The Association has available documented records where parents of the respective athletes signed for receiving the said refunds. Recognising the need to start raising its own finances for the benefit of its own athletes, in 2019, the Association commenced having its own fund raising initiatives and neither of these two events were supported by the said author of the article.
- 5. The author alleges that: “Our nation has the potential to qualify for high levels of competition in water polo, including world championships and Olympics. However, the largest opponent is our own local federation.”
The author does admit that ‘the largest opponent is our own local federation’ and in so doing admits being part of the problem rather than being part of the solution. The Association has no records to substantiate that the aggrieved member has followed protocol and brought his concerns to the ASATT Council for the Associations attention.
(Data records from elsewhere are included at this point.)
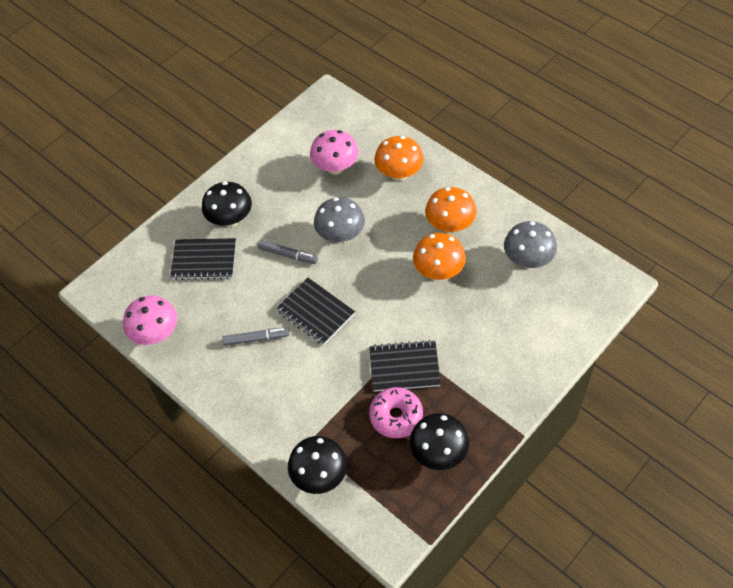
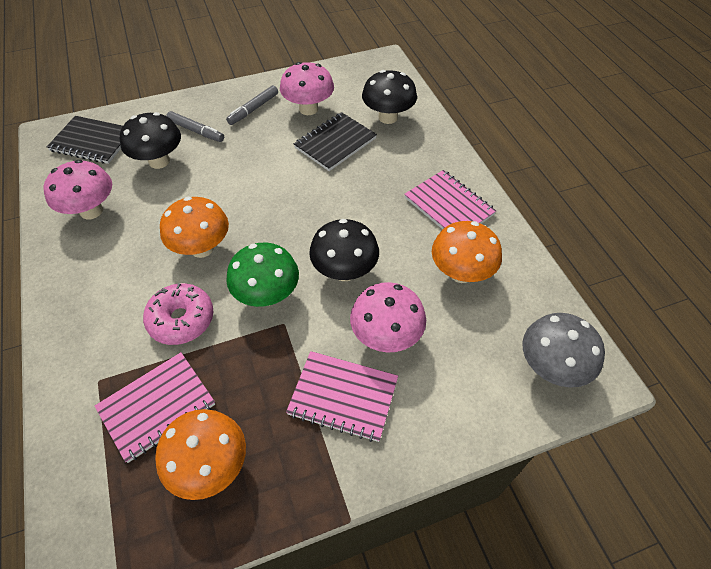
black notebook: [170,238,236,280] [276,278,355,345] [369,340,441,392] = 3 -> [47,116,123,164] [294,112,377,171] = 2
green mushroom: none = 0 -> [226,243,299,307] = 1
grey mushroom: [314,197,365,243] [504,221,557,268] = 2 -> [522,313,605,388] = 1
pink mushroom: [123,295,177,345] [310,130,359,175] = 2 -> [43,160,112,220] [280,62,334,115] [350,282,426,353] = 3
pink notebook: none = 0 -> [95,352,215,463] [286,351,398,442] [404,170,496,229] = 3

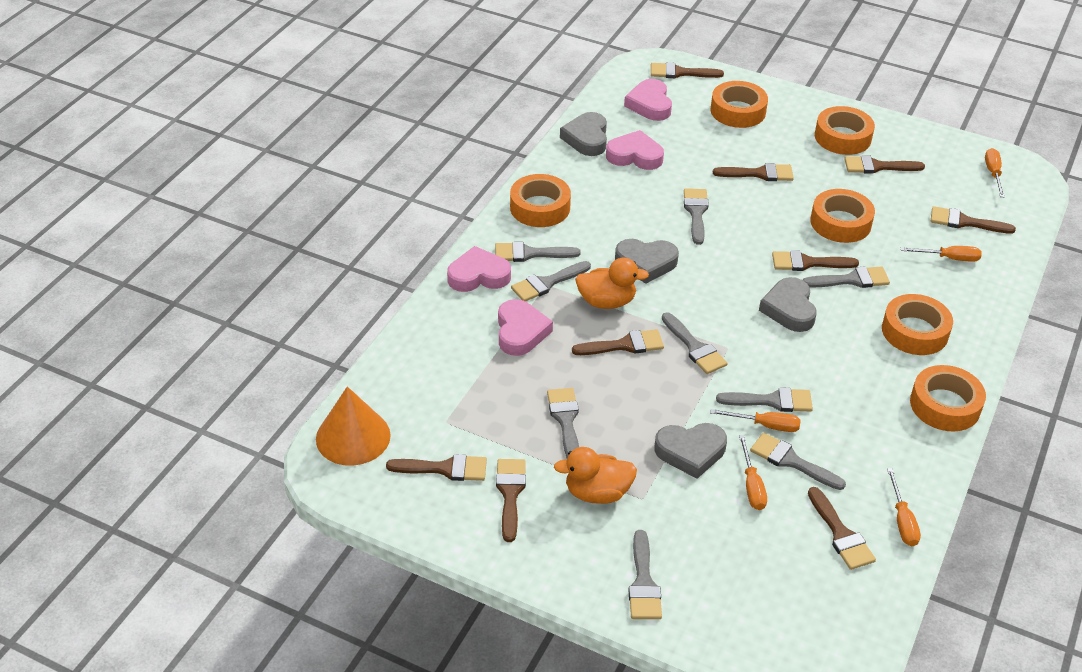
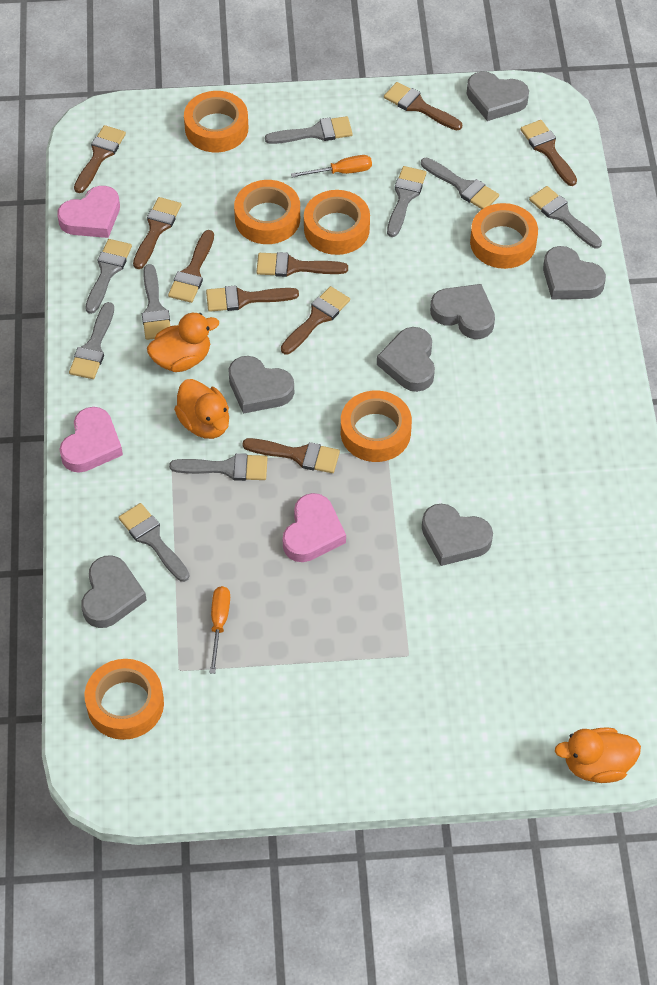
grey heart: [560,112,607,156] [615,239,679,284] [654,423,727,479] [759,277,817,332] = 4 -> [81,556,147,628] [228,356,294,414] [377,327,435,392] [422,504,493,566] [430,284,495,339] [467,72,529,121] [543,246,606,299] = 7
orange cone: [316,386,391,466] = 1 -> none = 0
orange duck: [554,447,637,504] [575,257,649,309] = 2 -> [147,313,219,372] [174,379,229,439] [555,728,641,783] = 3
orange screwdriver: [710,409,801,432] [739,435,767,510] [887,468,921,546] [901,246,982,262] [985,148,1005,197] = 5 -> [210,586,230,674] [291,155,372,177] = 2
pink heart: [447,246,511,292] [498,299,553,356] [606,130,664,170] [624,79,672,121] = 4 -> [57,186,120,238] [59,407,123,473] [283,493,346,562] = 3

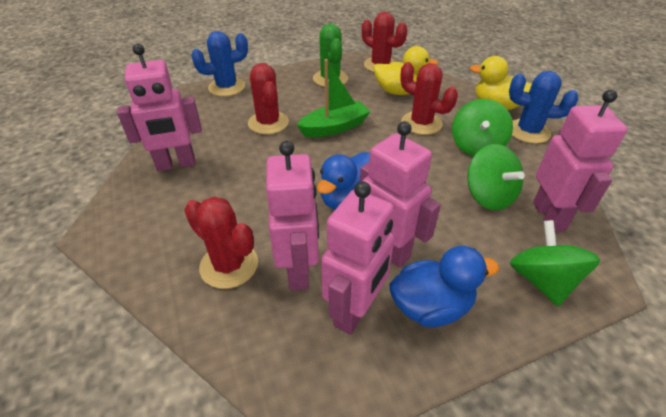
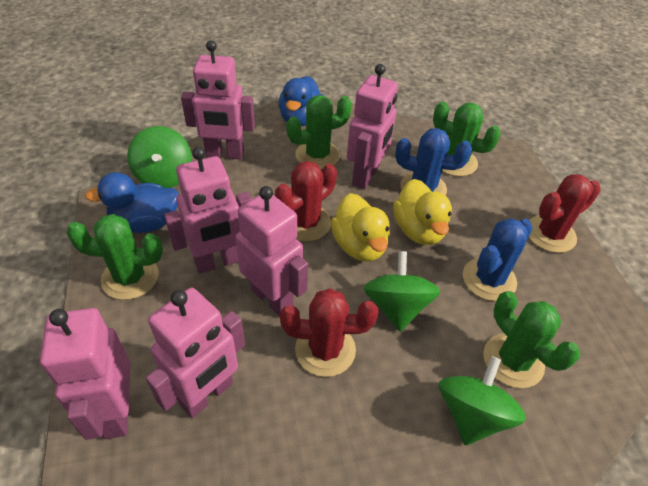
green boat: [297,59,370,137] = 1 -> none = 0
green cactus: [313,24,348,87] = 1 -> [66,214,163,300] [286,95,352,170] [433,102,501,176] [483,291,580,388] = 4
pink robot: [117,44,202,171] [266,141,319,291] [321,181,394,335] [360,121,441,267] [533,90,627,232] = 5 -> [40,308,130,440] [146,288,245,418] [164,147,252,274] [181,40,255,160] [235,186,308,317] [347,64,398,189] = 6
red cactus: [184,197,258,289] [248,63,289,134] [362,12,407,72] [400,62,458,135] = 4 -> [275,161,337,241] [280,288,378,377] [529,174,601,253] = 3

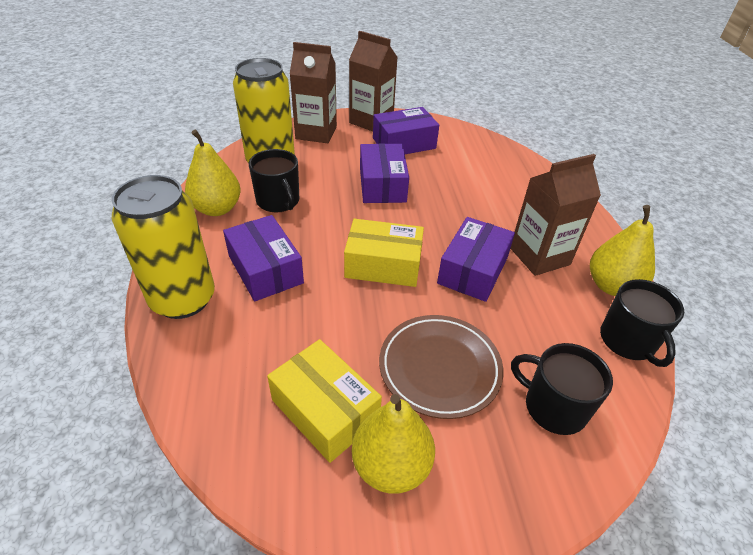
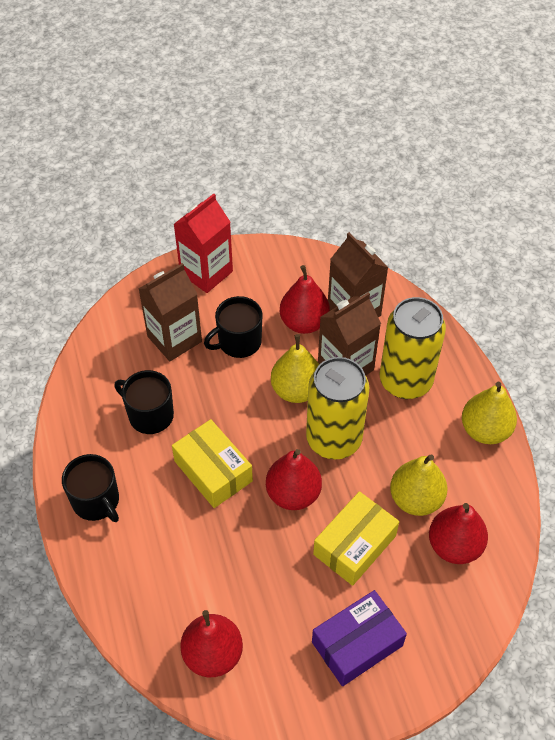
brown plate: [379,315,503,419] = 1 -> none = 0
purple box: [223,215,304,301] [360,143,409,203] [373,107,439,154] [437,217,515,302] = 4 -> [312,590,407,686] = 1
red carton: none = 0 -> [174,194,233,293] = 1
red pear: none = 0 -> [180,610,243,677] [266,449,322,510] [280,265,330,334] [429,503,488,564] = 4

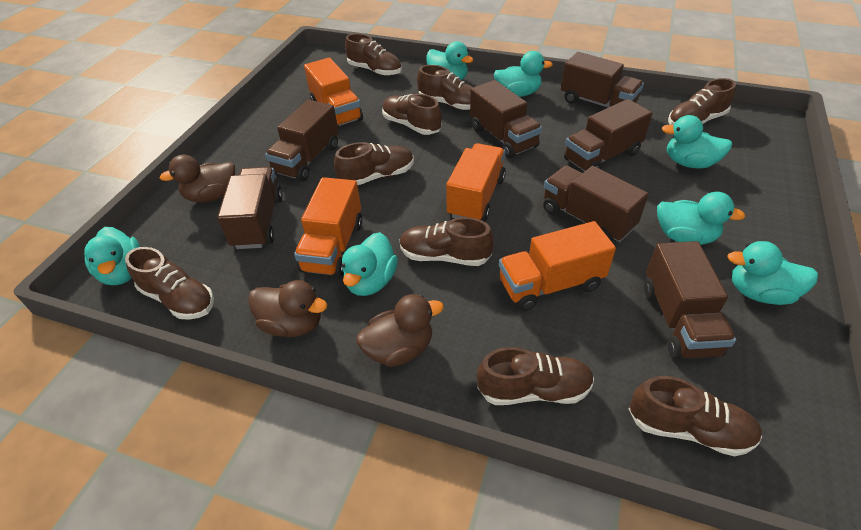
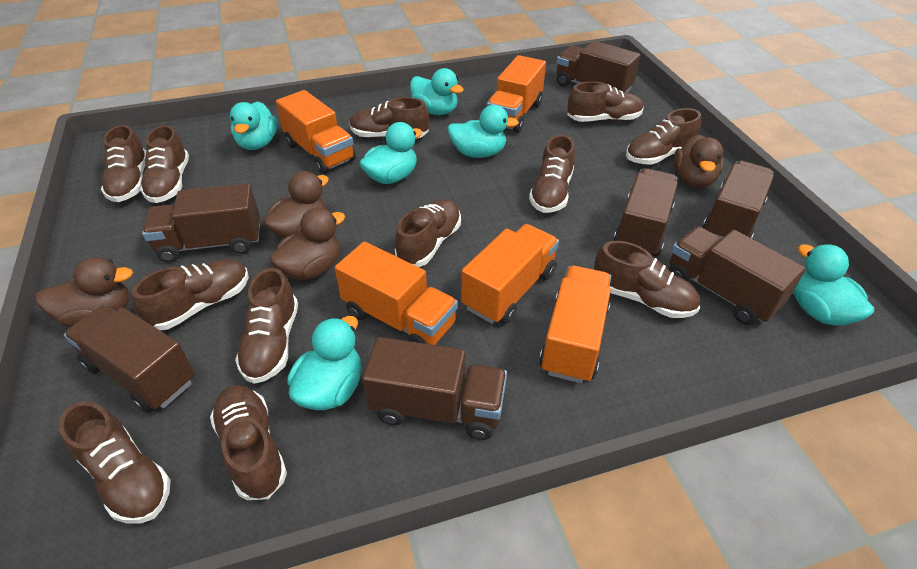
brown duck: [160,154,235,203] [248,280,327,337] [356,294,444,367] = 3 -> [35,257,133,327] [263,171,329,239] [269,207,345,280] [673,135,724,188] = 4
brown shoe: [125,247,214,320] [334,142,414,185] [345,33,402,76] [382,94,441,135] [400,217,494,266] [417,65,474,110] [477,347,594,405] [629,376,762,456] [668,78,736,125] = 9 -> [59,401,171,524] [101,125,147,202] [132,259,249,330] [140,125,189,203] [210,385,287,500] [235,268,298,384] [350,97,429,139] [395,199,461,267] [529,135,575,213] [567,81,644,122] [594,241,700,318] [626,108,701,165] = 12
orange truck: [294,177,363,277] [304,58,363,126] [446,143,506,221] [499,221,616,311] = 4 -> [276,90,356,174] [335,242,458,345] [461,224,559,324] [487,55,546,133] [539,265,611,383] = 5
turquoise duck: [84,227,140,285] [342,232,398,296] [427,41,473,80] [494,51,553,97] [657,192,745,245] [661,115,732,168] [727,241,818,305] = 7 -> [230,101,278,150] [287,316,361,410] [359,122,422,184] [410,68,464,115] [447,105,519,158] [793,244,874,326] = 6

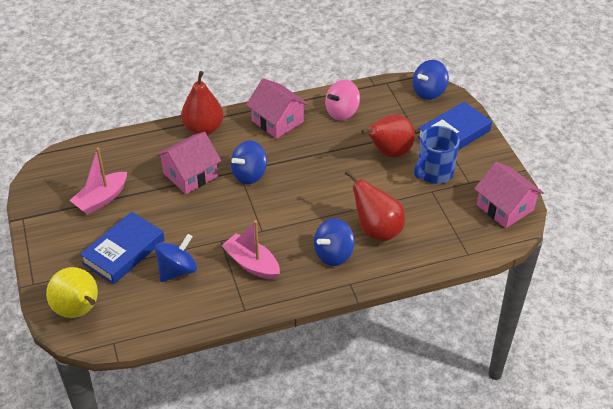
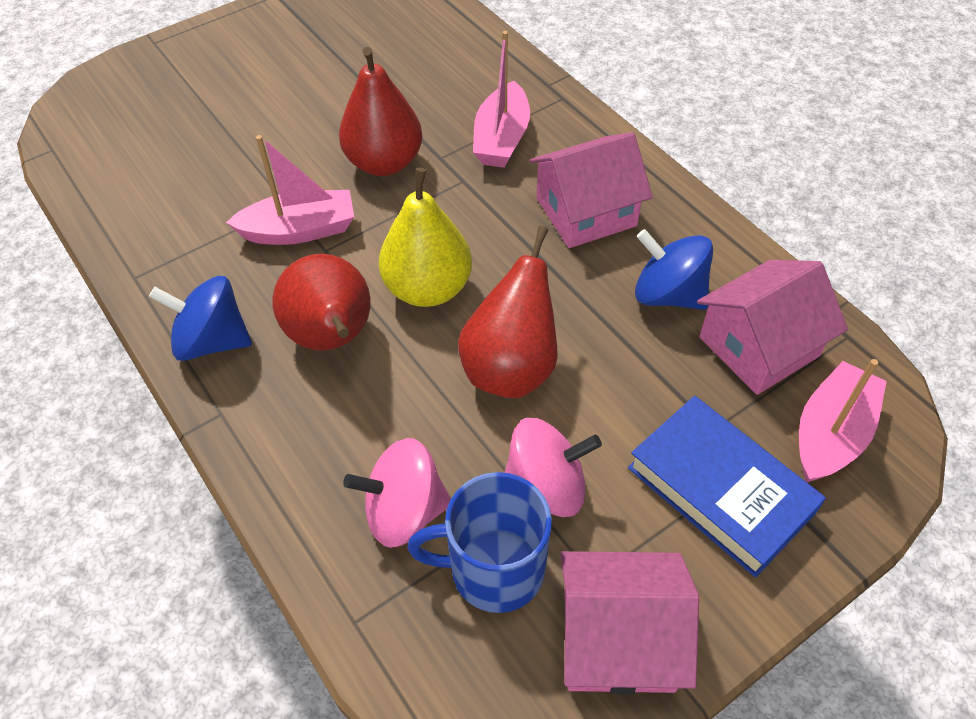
blue book: [80,212,164,284] [418,102,492,150] = 2 -> [628,396,826,577] = 1
blue spinning top: [155,234,197,282] [231,140,267,184] [314,218,355,266] [413,60,449,100] = 4 -> [149,276,252,361] [635,229,713,310] = 2
pink boat: [69,148,127,215] [221,220,280,280] = 2 -> [226,135,354,245] [473,31,530,168] [799,359,887,482] = 3
pink spinning top: [325,79,360,120] = 1 -> [343,438,451,548] [504,418,602,517] = 2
Over the years ASATT has with care, crafted the development of Water Polo which has resulted in the following:
- T&T achieving multiple successes in water polo championships and gold medals achievements at the Carifta Water Polo Championship, the Caribbean Islands Swimming Championships and the Caribbean and Central American Swimming Championships, qualifying for the Pan American Youth and Junior Water Polo Championships.
- In 2011, we also qualified for the World Youth Water Polo Championships in Perth, Australia (2012).
Unfortunately, history would recall that through the actions and/or inactions of the author of the misleading information, the Association within recent years was sanctioned to the sum of 6,000.00 francs by the world governing body FINA. Notwithstanding, in order for the sport of water polo to continue to grow, the Association seeks opportunities for participation at the highest level of the sport.
This is where again, through the inaction of the author of the allegations and his failure to follow protocol as the appointed team manager for the Men’s Senior Water Polo Team, the ASATT had to withdraw the Team from participation in the prestigious FINA Water Polo Challengers’ Cup in October of 2019.
Lastly, the ASATT notably distance itself from the hypocrisy associated with the author’s unfounded allegation and his personal views does not represent the views of the ASATT.